Let’s apply this to a medical dataset with 17 options and 220 samples. We’ll provoke random_state=42 in sklearn.decomposition.NMF(). We run the algorithm on the dataset for a variety of ranks from 2 – 9. We will now compute the metrics and visualise them (see fig. 2).
By observing the graphs, we conclude that r = 4 is the very best rank for our NMF dimension discount. We see a transparent elbow at r = 4 for the reconstruction error; for the BIC curve, we see it takes the worldwide minimal at r = 4; within the cophenetic coefficient curve we see that the graph begins to say no sharply at r = 4. Therefore, we conclude that r = 4 is the very best rank for this dataset.

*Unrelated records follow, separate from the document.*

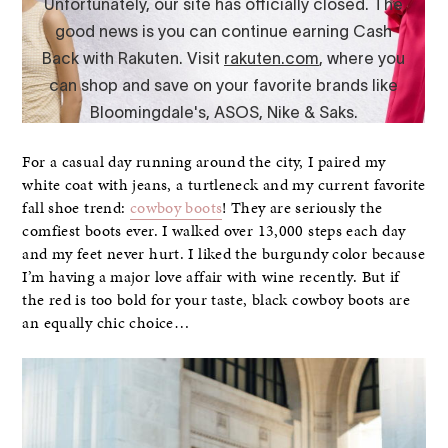
For a casual day running around the city, I paired my
white coat with jeans, a turtleneck and my current favorite
fall shoe trend:
cowboy boots
! They are seriously the
comfiest boots ever. I walked over 13,000 steps each day
and my feet never hurt. I liked the burgundy color because
I’m having a major love affair with wine recently. But if
the red is too bold for your taste, black cowboy boots are
an equally chic choice…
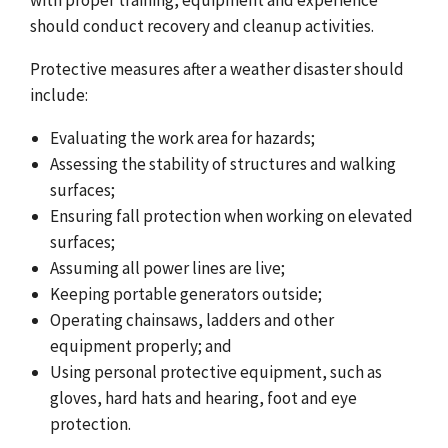
should conduct recovery and cleanup activities.
Protective measures after a weather disaster should
include:
Evaluating the work area for hazards;
Assessing the stability of structures and walking
surfaces;
Ensuring fall protection when working on elevated
surfaces;
Assuming all power lines are live;
Keeping portable generators outside;
Operating chainsaws, ladders and other
equipment properly; and
Using personal protective equipment, such as
gloves, hard hats and hearing, foot and eye
protection.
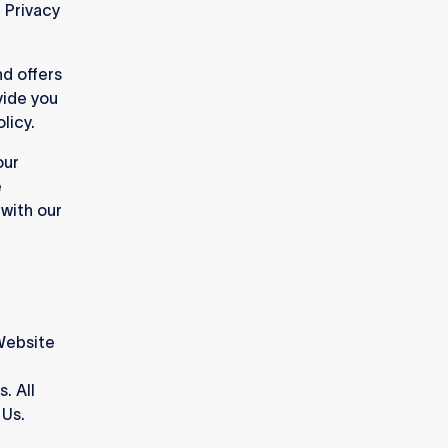
r Privacy
d offers
vide you
licy.
our
e
 with our
Website
. All
 Us.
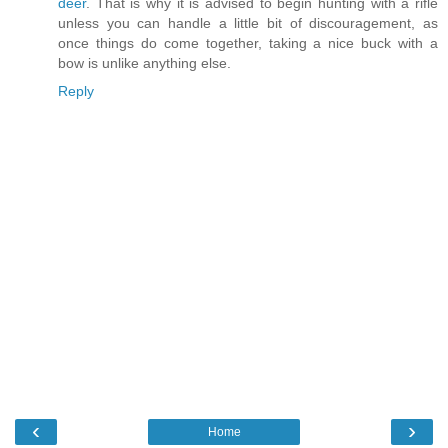
deer
. That is why it is advised to begin hunting with a rifle
unless you can handle a little bit of discouragement, as
once things do come together, taking a nice buck with a
bow is unlike anything else.
Reply
‹
›
Home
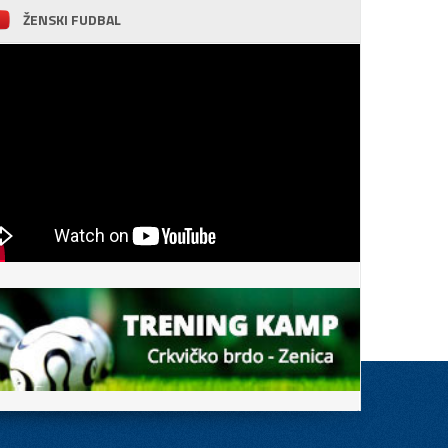
ŽENSKI FUDBAL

Discover that the three graphs have very completely different patterns and don’t appear like one another, however we will nonetheless use the knowledge supplied by all three to attract a unanimous conclusion — it’s good to attract on a various vary of data to make choices.
There are some apparent drawbacks to this method. We’re restricted to solely non-negative matrices as inputs, this instantly limits the mannequin virtually. Interpretability can be a difficulty; as with PCA, it’s not all the time clear what the elements ‘imply’, particularly if we will’t visualise any outcomes.
NMF may be very helpful for some sorts of information, like pixel information from pictures — as all of the values are non-negative; additionally, NMF may be very helpful for decomposing audio information, akin to an audio clip of a number of individuals talking directly, or a music monitor, as these are examples of information that’s created because the overlay of a number of impartial sources. NMF may give us an approximation of the impartial sources, which may be very helpful in sure settings.
[1] Müller, Andreas C., and Sarah Guido. Introduction to Machine Studying with Python: A Information for Information Scientists. First version. Sebastopol, CA: O’Reilly Media, 2017.
[2] Metagenes and molecular sample discovery utilizing matrix factorisation; Jean-Philippe Brunet, Pablo Tamayo, Todd R. Golub, and Jill P. Mesirov; Massachusetts Institute of Expertise, Cambridge, MA, December 20, 2003.